Hi this security flaw still exists, i have been told by my server host that if i do not remove ck forms component he will shut down my sites that use it. This component has a serious security issues and i have already lost my own wesbite due to this badly written script.

Details from server host below

We can see from looking at the access logs that only a few minutes ago a
hacker tried to exploit the ckforms component.

195.228.152.176 - - [11/May/2010:14:36:07 +0100] "GET
/index.php?option=com_ckforms&view=ckforms&id=2&Itemid=53//index2.php?option
=com_forms&controller=../../../../../../../../../../../../../../../proc/self
/environ%00 HTTP/1.1" 200 677 "-" "libwww-perl/5.813"
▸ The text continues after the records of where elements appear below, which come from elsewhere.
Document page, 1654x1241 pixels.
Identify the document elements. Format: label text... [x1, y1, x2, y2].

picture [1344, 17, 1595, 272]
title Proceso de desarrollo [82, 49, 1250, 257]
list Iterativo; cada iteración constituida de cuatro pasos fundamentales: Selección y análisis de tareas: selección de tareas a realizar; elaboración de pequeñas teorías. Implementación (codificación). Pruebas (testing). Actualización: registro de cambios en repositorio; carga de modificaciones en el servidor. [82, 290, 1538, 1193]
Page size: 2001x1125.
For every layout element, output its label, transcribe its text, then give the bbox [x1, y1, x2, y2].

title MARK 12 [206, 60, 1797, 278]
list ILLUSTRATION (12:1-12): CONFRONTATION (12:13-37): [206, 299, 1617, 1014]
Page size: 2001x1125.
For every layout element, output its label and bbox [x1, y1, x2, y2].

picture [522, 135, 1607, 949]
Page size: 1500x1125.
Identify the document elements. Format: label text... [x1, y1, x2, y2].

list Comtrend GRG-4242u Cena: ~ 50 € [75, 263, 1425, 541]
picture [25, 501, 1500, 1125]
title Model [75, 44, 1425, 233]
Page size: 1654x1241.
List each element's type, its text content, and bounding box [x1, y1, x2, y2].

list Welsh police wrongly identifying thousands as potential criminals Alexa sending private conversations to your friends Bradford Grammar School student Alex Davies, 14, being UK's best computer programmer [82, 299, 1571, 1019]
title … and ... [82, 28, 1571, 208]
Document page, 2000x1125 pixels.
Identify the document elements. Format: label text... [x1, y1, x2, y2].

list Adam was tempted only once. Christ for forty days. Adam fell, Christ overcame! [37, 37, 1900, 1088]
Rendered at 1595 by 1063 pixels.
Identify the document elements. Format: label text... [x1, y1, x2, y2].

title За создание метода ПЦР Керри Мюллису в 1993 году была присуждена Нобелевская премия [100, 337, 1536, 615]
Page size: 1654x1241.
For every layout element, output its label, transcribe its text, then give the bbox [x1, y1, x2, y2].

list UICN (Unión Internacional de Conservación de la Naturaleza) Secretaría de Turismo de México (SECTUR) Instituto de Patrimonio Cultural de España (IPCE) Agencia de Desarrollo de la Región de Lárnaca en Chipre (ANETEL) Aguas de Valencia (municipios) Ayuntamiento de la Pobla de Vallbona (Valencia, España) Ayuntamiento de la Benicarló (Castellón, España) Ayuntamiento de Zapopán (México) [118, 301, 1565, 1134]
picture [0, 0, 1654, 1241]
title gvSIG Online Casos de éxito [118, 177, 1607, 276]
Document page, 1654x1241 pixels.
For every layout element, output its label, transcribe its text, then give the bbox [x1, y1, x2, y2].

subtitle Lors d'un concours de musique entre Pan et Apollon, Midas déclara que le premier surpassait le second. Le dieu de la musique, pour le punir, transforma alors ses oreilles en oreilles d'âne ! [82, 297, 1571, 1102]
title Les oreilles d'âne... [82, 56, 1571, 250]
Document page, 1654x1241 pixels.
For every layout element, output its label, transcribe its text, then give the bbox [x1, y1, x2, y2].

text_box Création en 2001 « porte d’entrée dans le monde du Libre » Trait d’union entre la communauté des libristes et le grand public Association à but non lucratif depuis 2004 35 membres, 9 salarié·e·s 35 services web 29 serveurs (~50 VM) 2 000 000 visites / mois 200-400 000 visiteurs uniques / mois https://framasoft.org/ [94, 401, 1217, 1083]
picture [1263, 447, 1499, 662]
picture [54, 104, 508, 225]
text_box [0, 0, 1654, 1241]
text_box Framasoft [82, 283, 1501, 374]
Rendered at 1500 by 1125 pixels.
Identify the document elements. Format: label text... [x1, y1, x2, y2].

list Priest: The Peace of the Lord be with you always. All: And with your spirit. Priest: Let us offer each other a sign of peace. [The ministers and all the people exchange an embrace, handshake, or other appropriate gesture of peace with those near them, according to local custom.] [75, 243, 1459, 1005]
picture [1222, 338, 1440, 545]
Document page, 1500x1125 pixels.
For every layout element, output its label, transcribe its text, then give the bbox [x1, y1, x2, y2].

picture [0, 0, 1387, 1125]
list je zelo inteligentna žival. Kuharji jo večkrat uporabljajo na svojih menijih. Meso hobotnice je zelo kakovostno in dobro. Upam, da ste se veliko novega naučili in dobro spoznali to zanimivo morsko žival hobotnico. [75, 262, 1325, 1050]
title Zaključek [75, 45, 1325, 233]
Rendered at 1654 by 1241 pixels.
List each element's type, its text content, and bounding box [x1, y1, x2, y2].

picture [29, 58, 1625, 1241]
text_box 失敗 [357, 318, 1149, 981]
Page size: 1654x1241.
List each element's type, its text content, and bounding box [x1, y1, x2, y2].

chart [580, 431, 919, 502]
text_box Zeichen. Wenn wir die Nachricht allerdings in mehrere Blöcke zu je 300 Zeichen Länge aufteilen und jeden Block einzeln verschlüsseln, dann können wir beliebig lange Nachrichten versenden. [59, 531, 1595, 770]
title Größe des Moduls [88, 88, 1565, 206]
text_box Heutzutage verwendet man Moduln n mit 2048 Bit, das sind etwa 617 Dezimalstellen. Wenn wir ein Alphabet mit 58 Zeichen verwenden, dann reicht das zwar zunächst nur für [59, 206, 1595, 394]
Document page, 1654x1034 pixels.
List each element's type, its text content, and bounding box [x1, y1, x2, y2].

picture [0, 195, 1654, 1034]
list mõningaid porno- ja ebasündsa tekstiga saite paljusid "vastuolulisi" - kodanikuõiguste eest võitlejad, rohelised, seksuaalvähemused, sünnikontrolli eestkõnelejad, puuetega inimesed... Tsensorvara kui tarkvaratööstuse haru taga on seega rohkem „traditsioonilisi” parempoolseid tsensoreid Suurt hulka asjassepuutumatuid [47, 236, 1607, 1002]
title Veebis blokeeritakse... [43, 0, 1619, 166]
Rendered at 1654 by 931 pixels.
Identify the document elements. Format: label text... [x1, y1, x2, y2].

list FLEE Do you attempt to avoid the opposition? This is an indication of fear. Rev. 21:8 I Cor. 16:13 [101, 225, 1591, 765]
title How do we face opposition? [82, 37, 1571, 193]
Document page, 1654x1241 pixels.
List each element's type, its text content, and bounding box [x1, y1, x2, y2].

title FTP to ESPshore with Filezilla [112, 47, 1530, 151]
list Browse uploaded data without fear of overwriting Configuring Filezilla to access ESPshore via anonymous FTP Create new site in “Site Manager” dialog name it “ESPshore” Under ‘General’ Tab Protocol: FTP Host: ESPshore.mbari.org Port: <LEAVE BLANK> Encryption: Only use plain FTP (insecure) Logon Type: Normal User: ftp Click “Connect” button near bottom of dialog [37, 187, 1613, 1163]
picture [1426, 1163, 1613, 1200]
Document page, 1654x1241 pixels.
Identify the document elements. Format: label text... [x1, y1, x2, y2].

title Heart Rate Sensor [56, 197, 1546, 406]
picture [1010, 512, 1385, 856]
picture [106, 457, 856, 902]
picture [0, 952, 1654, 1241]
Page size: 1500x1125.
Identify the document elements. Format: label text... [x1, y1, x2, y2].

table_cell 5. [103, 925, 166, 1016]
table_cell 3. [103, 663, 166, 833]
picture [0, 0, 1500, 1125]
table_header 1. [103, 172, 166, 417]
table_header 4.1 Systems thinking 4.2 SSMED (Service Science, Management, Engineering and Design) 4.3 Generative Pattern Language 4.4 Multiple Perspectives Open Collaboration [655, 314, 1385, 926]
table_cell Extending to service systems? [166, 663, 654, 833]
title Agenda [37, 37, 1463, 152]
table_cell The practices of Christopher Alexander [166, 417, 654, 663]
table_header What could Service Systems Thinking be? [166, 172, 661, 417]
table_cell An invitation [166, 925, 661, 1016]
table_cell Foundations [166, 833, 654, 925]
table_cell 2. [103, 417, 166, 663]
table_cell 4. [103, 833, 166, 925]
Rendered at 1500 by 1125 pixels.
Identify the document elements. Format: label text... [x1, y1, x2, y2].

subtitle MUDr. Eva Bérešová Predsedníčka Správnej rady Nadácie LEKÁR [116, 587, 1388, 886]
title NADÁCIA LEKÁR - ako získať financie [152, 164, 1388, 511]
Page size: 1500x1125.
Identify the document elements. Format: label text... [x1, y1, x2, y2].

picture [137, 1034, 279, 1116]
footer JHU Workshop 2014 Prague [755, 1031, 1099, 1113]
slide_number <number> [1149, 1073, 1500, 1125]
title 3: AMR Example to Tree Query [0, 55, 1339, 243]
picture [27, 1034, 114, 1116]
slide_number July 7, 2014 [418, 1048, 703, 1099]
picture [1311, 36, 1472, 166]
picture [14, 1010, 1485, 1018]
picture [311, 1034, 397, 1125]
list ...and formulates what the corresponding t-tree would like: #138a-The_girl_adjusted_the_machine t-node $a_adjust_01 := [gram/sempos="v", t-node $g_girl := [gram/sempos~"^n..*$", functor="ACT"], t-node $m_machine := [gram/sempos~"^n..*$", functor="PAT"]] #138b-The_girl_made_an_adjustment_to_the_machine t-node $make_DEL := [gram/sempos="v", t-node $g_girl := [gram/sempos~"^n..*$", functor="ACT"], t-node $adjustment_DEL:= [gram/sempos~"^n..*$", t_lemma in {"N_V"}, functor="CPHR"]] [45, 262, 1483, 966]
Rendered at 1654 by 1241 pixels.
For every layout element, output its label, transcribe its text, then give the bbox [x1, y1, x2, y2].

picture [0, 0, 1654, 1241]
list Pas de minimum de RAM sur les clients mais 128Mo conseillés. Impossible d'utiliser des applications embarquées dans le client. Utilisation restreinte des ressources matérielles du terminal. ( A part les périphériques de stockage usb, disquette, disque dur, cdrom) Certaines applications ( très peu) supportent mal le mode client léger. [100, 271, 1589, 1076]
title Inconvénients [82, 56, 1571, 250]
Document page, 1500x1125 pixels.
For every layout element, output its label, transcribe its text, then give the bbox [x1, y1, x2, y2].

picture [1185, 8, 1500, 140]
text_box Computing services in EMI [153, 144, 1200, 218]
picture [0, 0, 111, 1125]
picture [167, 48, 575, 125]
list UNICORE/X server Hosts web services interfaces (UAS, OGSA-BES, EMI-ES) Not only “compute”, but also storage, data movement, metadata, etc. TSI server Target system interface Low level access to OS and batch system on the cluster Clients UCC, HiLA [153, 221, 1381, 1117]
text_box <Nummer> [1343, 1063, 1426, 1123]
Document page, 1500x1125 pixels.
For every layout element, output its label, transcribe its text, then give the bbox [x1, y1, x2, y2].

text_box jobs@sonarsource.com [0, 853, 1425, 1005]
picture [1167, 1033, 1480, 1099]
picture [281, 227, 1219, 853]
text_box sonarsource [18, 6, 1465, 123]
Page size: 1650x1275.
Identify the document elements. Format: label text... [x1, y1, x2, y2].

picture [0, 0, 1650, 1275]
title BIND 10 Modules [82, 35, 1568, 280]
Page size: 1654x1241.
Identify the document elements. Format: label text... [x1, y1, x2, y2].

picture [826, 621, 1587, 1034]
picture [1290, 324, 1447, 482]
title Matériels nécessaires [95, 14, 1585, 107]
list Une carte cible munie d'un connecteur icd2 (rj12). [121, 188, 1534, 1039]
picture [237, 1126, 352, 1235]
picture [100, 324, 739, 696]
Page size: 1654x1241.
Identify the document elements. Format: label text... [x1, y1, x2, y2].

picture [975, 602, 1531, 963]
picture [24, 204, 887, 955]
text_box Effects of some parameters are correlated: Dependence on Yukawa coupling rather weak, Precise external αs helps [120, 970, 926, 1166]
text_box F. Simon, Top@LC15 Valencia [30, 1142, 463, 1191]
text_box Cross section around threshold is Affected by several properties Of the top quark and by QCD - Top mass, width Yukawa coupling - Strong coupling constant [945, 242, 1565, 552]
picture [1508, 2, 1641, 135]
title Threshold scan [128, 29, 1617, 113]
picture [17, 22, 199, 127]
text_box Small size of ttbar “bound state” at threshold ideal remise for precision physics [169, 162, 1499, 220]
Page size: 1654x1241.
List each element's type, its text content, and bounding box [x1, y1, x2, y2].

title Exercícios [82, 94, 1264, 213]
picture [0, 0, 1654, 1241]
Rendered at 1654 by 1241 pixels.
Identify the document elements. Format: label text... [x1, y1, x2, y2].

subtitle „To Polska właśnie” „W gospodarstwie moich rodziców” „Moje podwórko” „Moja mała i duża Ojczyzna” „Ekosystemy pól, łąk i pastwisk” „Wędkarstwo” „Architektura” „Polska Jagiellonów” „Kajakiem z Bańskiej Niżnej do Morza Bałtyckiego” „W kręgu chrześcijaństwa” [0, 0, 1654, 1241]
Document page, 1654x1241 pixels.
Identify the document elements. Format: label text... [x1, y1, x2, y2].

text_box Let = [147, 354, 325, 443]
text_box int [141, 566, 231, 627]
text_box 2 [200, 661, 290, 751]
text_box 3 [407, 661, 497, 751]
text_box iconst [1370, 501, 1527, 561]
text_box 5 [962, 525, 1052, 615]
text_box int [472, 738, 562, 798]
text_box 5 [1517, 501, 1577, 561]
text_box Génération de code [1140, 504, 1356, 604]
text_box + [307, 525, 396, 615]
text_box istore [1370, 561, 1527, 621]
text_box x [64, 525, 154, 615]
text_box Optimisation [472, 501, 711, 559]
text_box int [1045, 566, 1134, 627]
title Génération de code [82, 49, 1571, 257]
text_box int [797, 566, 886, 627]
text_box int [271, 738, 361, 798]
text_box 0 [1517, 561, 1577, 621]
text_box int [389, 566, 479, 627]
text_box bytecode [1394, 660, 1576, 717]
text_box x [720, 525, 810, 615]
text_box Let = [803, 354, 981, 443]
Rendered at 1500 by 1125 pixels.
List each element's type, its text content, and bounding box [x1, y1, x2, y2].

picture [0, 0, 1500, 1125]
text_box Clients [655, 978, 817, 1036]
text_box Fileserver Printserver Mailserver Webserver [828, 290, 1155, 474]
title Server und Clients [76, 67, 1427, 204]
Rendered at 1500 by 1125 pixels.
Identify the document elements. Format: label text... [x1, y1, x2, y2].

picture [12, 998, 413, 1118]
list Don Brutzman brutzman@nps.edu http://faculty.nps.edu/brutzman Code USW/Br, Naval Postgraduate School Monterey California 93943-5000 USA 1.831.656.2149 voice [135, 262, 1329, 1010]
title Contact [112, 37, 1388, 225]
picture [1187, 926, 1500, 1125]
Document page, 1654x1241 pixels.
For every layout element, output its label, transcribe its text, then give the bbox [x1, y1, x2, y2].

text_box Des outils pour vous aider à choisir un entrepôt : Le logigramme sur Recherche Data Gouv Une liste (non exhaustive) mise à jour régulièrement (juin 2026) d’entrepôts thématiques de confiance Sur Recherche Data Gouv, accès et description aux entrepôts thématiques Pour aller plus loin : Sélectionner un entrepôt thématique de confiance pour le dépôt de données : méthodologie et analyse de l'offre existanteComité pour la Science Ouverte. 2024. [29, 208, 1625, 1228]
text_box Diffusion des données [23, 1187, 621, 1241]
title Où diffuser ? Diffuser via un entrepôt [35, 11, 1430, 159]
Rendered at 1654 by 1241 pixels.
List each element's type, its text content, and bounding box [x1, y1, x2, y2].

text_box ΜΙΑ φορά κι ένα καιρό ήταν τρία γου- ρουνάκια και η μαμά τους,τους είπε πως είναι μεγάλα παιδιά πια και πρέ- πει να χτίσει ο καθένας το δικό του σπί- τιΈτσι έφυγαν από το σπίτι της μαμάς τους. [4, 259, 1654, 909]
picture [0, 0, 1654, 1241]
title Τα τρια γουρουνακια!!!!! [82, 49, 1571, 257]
You MUST remove this component and its possible threat ASAP or the account
will be terminated.

Im already using the new version 1.3.4

[ahmad99]

How to upgrade...?

[doughboy]

hi guys,

any updates about the latest version of ckforms?
has it been tested for vulnerability against sql injection?

[ikkes]

Can anybody confirm that this issue has been solved in the last version?
It is really important to know!!!!!

And is this also an issue, when only registred people can use this (we made a hack for this)?

Regards,

Ikkes

[homeroom1]

My Host just shut down another one of my sites using CK Forms. I've now disabled it on all sites until further notice.

I'm hoping someone can solve this issue.

[cmatechno]

I just started using CKforms, and it seems to work ok although there's lots of room for improvement. One of my websites (not using CKforms though) has been savagely hacked the past year. It was so bad that I ended up wiping out the whole server, changing all passwords, and then reinstalling everything from scratch. Guess what, attacks continued, but this time I spend some money and I got the OSE anti-hacker http://www.opensource-excellence.com. It wasn't cheap by joomla-standards, but boy has this made a huge change.
I know writing components isn't easy, and we all should be extremely grateful that there are people out there devoting their time and knowledge into saving us time. There will always be vulnerabilities.
This is why OSE works like a charm for me: first, it has a pre_append feature, its php scripts run before anything else. So when someone tries a stunt like a sql injection their IP gets banned immediately. If they try something funky in the URL, their IP gets banned as well. I'm trying to convince the maker to do some counter-attack measures (such as responding to an attack with some really nasty, wrongly-formatted webpage that will mess up the attackers' session, ever tried sending a big jpg file with the wrong header? talk about nasty content LOL)
But we will see about that.
So, in practical terms, this should resolve any problems that a component has. In the case of CKforms, well, any potential attack is caught before it reaches the component, so it solves the problem.
If I run into any problems, I'll come here and let you guys know. So far, this solution works.

[Redshirt]

@cmatechno

as good as it sounds, if there is a flaw in a part of the code, this flaw needs to be found + fixed.

regardless of code you execute before it.